Q: You have just been commissioned to create a piece for Liverpool’s River of Light 2022; titled ‘Dancing Ribbons’. An installation that responds to the theme, ‘Unexpected Twist’, draws inspiration from rhythmic gymnastics. The installation aims to capture the energy and poetic relationship between the gymnast and the prop ribbons represented in LED ribbons within a large-scale mesh box suspended from the ceiling. In addition, you also collaborated with conceptual sound artist, Peter Adjaye, to add another dimension to this piece. Can you tell us more about this piece, its significance and the development process and what visitors can expect to experience?

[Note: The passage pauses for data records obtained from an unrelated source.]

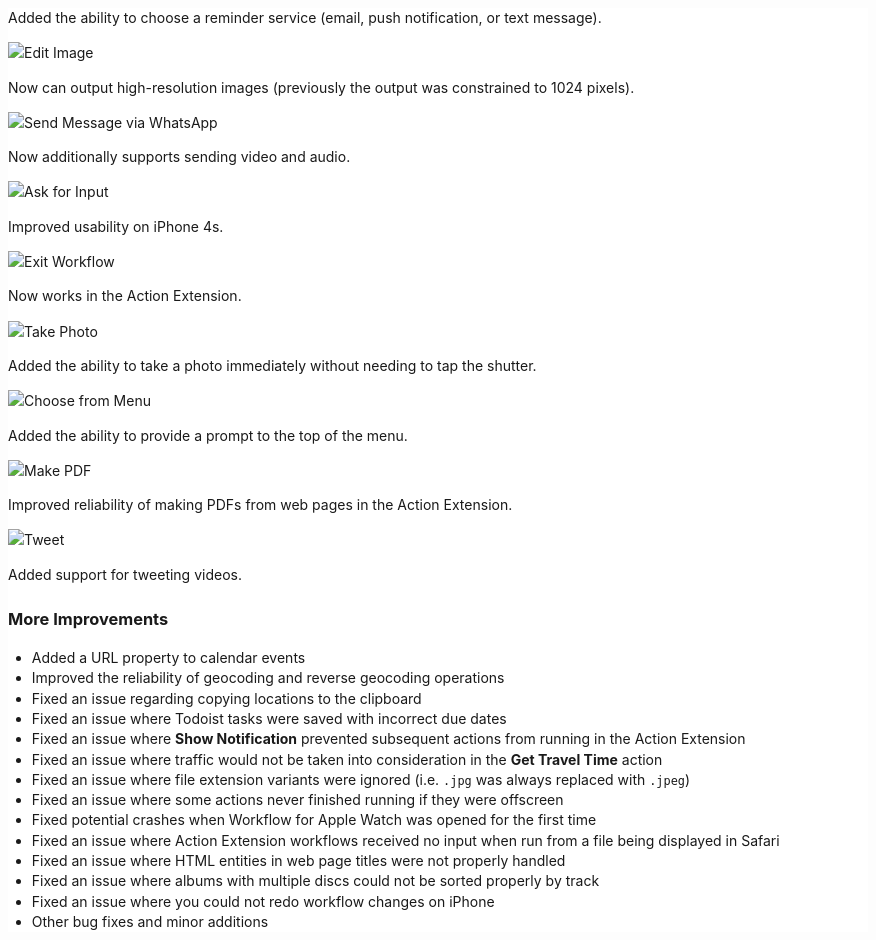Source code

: Added the ability to choose a reminder service (email, push notification, or text message).

![](https://workflow.is/static/gallery/icons/Photos.png)Edit Image

Now can output high-resolution images (previously the output was constrained to 1024 pixels).

![](https://workflow.is/static/landing/img/icons/net.whatsapp.WhatsApp@2x.png)Send Message via WhatsApp

Now additionally supports sending video and audio.

![](https://workflow.is/static/gallery/icons/Scripting.png)Ask for Input

Improved usability on iPhone 4s.

![](https://workflow.is/static/gallery/icons/Scripting.png)Exit Workflow

Now works in the Action Extension.

![](https://workflow.is/static/gallery/icons/Camera.png)Take Photo

Added the ability to take a photo immediately without needing to tap the shutter.

![](https://workflow.is/static/gallery/icons/Scripting.png)Choose from Menu

Added the ability to provide a prompt to the top of the menu.

![](https://workflow.is/static/gallery/icons/PDF.png)Make PDF

Improved reliability of making PDFs from web pages in the Action Extension.

![](https://workflow.is/static/gallery/icons/Twitter.png)Tweet

Added support for tweeting videos.

### More Improvements

-   Added a URL property to calendar events
-   Improved the reliability of geocoding and reverse geocoding operations
-   Fixed an issue regarding copying locations to the clipboard
-   Fixed an issue where Todoist tasks were saved with incorrect due dates
-   Fixed an issue where **Show Notification** prevented subsequent actions from running in the Action Extension
-   Fixed an issue where traffic would not be taken into consideration in the **Get Travel Time** action
-   Fixed an issue where file extension variants were ignored (i.e. `.jpg` was always replaced with `.jpeg`)
-   Fixed an issue where some actions never finished running if they were offscreen
-   Fixed potential crashes when Workflow for Apple Watch was opened for the first time
-   Fixed an issue where Action Extension workflows received no input when run from a file being displayed in Safari
-   Fixed an issue where HTML entities in web page titles were not properly handled
-   Fixed an issue where albums with multiple discs could not be sorted properly by track
-   Fixed an issue where you could not redo workflow changes on iPhone
-   Other bug fixes and minor additions
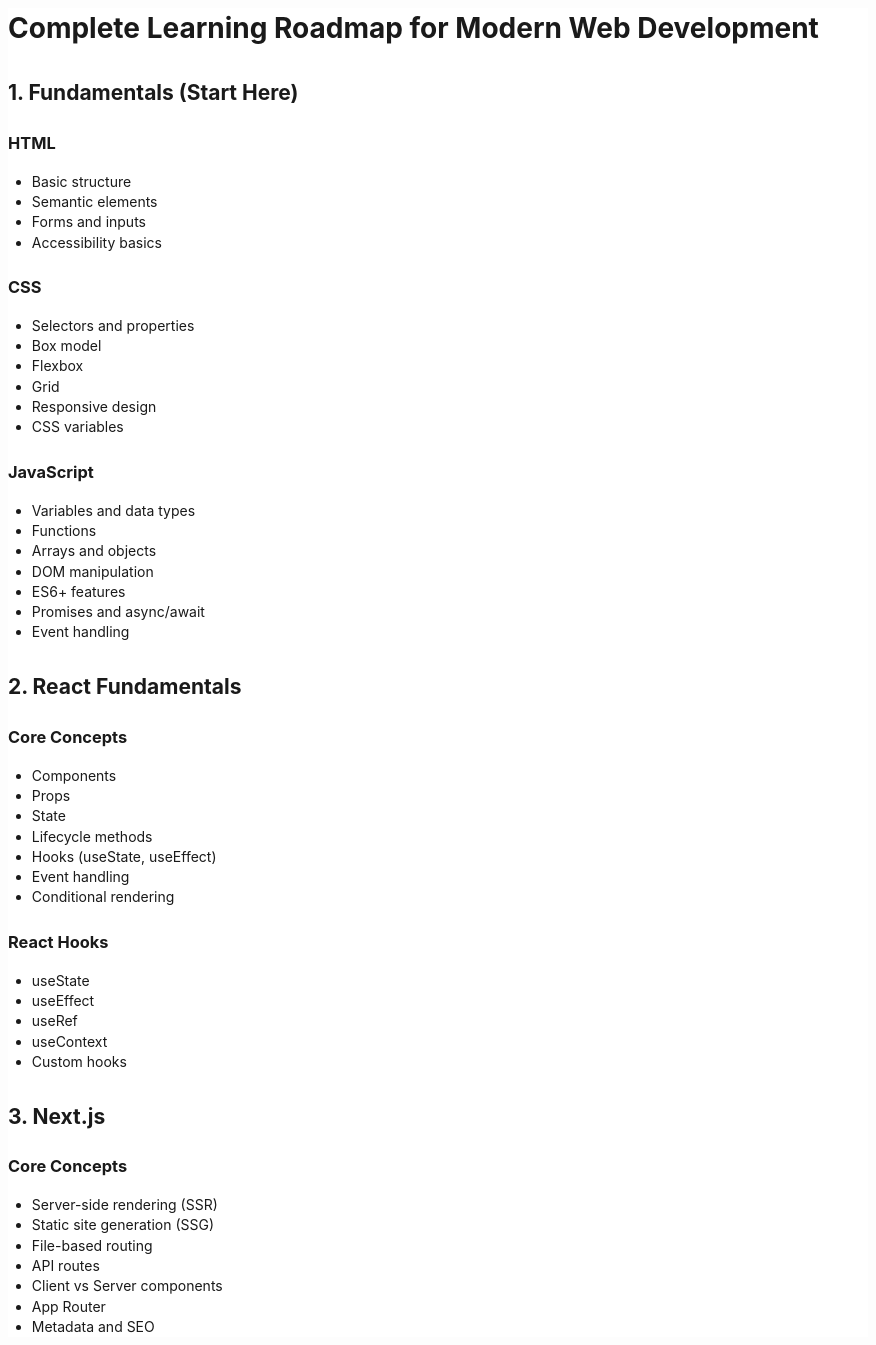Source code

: # Complete Learning Roadmap for Modern Web Development

## 1. Fundamentals (Start Here)
### HTML
- Basic structure
- Semantic elements
- Forms and inputs
- Accessibility basics

### CSS
- Selectors and properties
- Box model
- Flexbox
- Grid
- Responsive design
- CSS variables

### JavaScript
- Variables and data types
- Functions
- Arrays and objects
- DOM manipulation
- ES6+ features
- Promises and async/await
- Event handling

## 2. React Fundamentals
### Core Concepts
- Components
- Props
- State
- Lifecycle methods
- Hooks (useState, useEffect)
- Event handling
- Conditional rendering

### React Hooks
- useState
- useEffect
- useRef
- useContext
- Custom hooks

## 3. Next.js
### Core Concepts
- Server-side rendering (SSR)
- Static site generation (SSG)
- File-based routing
- API routes
- Client vs Server components
- App Router
- Metadata and SEO
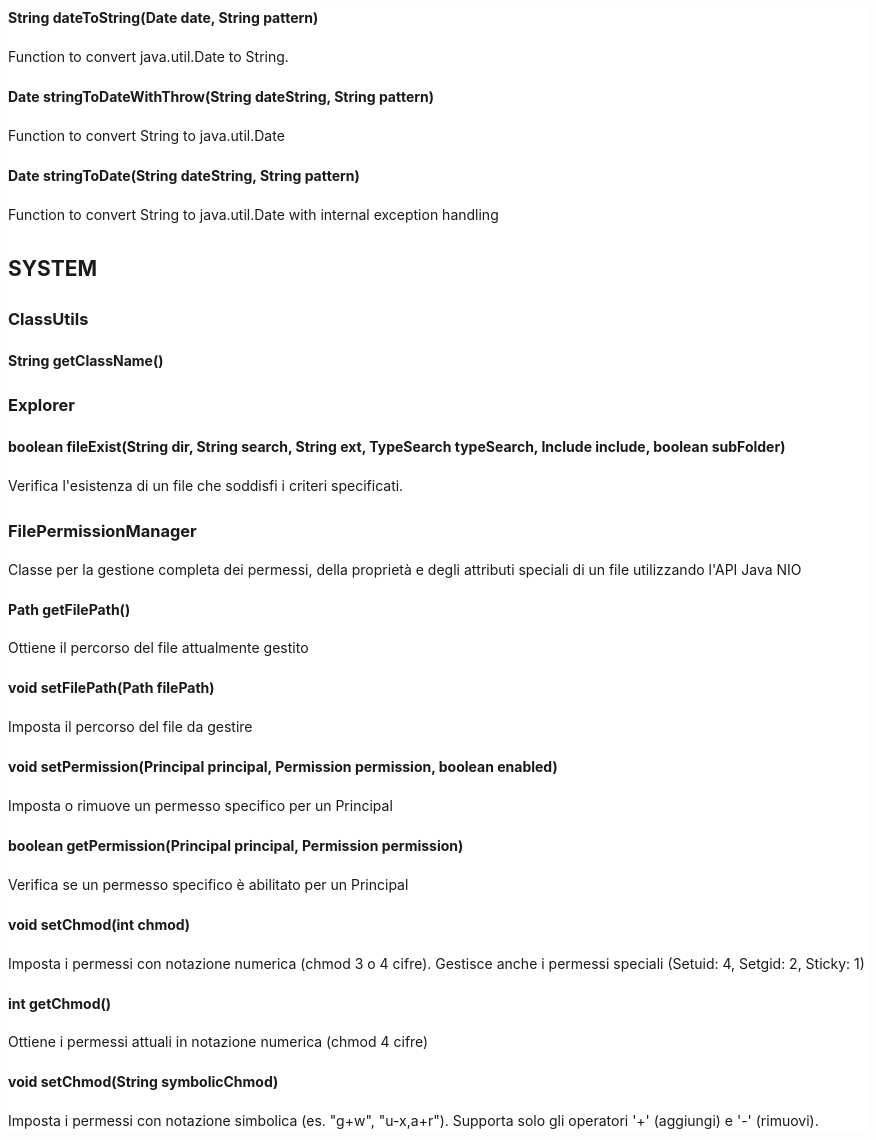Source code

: #### String dateToString(Date date, String pattern)
Function to convert java.util.Date to String.

#### Date stringToDateWithThrow(String dateString, String pattern)
Function to convert String to java.util.Date

#### Date stringToDate(String dateString, String pattern)
Function to convert String to java.util.Date with internal exception handling

## SYSTEM
### ClassUtils


#### String getClassName()


### Explorer
#### boolean fileExist(String dir, String search, String ext, TypeSearch typeSearch, Include include, boolean subFolder)
Verifica l'esistenza di un file che soddisfi i criteri specificati.

### FilePermissionManager
Classe per la gestione completa dei permessi, della proprietà e degli attributi speciali di un file utilizzando l'API Java NIO

#### Path getFilePath()
Ottiene il percorso del file attualmente gestito

#### void setFilePath(Path filePath)
Imposta il percorso del file da gestire

#### void setPermission(Principal principal, Permission permission, boolean enabled)
Imposta o rimuove un permesso specifico per un Principal

#### boolean getPermission(Principal principal, Permission permission)
Verifica se un permesso specifico è abilitato per un Principal

#### void setChmod(int chmod)
Imposta i permessi con notazione numerica (chmod 3 o 4 cifre). Gestisce anche i permessi speciali (Setuid: 4, Setgid: 2, Sticky: 1)

#### int getChmod()
Ottiene i permessi attuali in notazione numerica (chmod 4 cifre)

#### void setChmod(String symbolicChmod)
Imposta i permessi con notazione simbolica (es. "g+w", "u-x,a+r"). Supporta solo gli operatori '+' (aggiungi) e '-' (rimuovi).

A: Let me start by saying that I’m really excited to be part of River of Light. It’s a great initiative that makes art and design accessible, which I think is really important. Bringing art outside a museum and onto the streets allows people who would have never encountered it to experience something bold and different.
Dancing Ribbons is my first artwork made using light as a medium. It’s also the first installation of mine, which incorporates a soundscape. So it’s hugely significant for me as it’s allowed me to experiment with ideas.
I’ve captured the energy and theatricality of a rhythmic gymnastics performance and the joy the performer feels by bringing movement to the piece. Collaborating with technicians and engineers on saturation and how to manipulate the medium using switches and dimmers, I’ve been able to control the way the light filters through the piece so that we could recreate the gymnast’s fluid motions and the organic shapes of the ribbons. The soundscape adds an incredible new dimension to the piece. Peter has brought together natural sounds, such as water droplets, along with percussions. When visitors first see the piece, the rhythm and motion is quite slow and soothing, but it slowly picks up pace. The sound really helps accentuate this experience and creates a sense of performance within the space.
I wanted to create an evocative experience for audiences, and I’m curious to see how they respond to the piece. For the first time, visitors will be able to experience my work in the night and in darkness which is also incredibly exciting.
Q: Out of all the incredible brands you’ve collaborated with and the public art spaces you’ve created, which one is your most memorable and why?
A: They have all been incredibly special because they have all changed people’s lives. To have been trusted by the community to create magic in their lives is truly special, and so they have all been memorable. They have brought me joy, and whenever I think about them, I’m able to relive them in my head.
Q: The studio is the sacred temple of creativity. What are three things you can’t live without in your studio?
A: The portrait of my grandmother, music and plants.
Q: What’s next for you as an artist and designer?
A: In the more immediate, I’m working on my very first pop-up store in London ahead of Christmas, which will create a fun and immersive shopping experience. I’m also working on a new sculpture for the park in Kings Hill titled ‘Slices of Peace’, inspired by the culture and heritage of Kent, particularly the local history of apple growing.
As an artist and designer, I’m always trying to bring new ideas to life. I hope to keep exploring new mediums, scales and creative collaborations, which allow me to push the boundaries a little further. I’m excited to see where things go next.
Q: What does art mean to you?
A: Art, to me, means freedom and being able to create and make memories any way you want that feels true to you.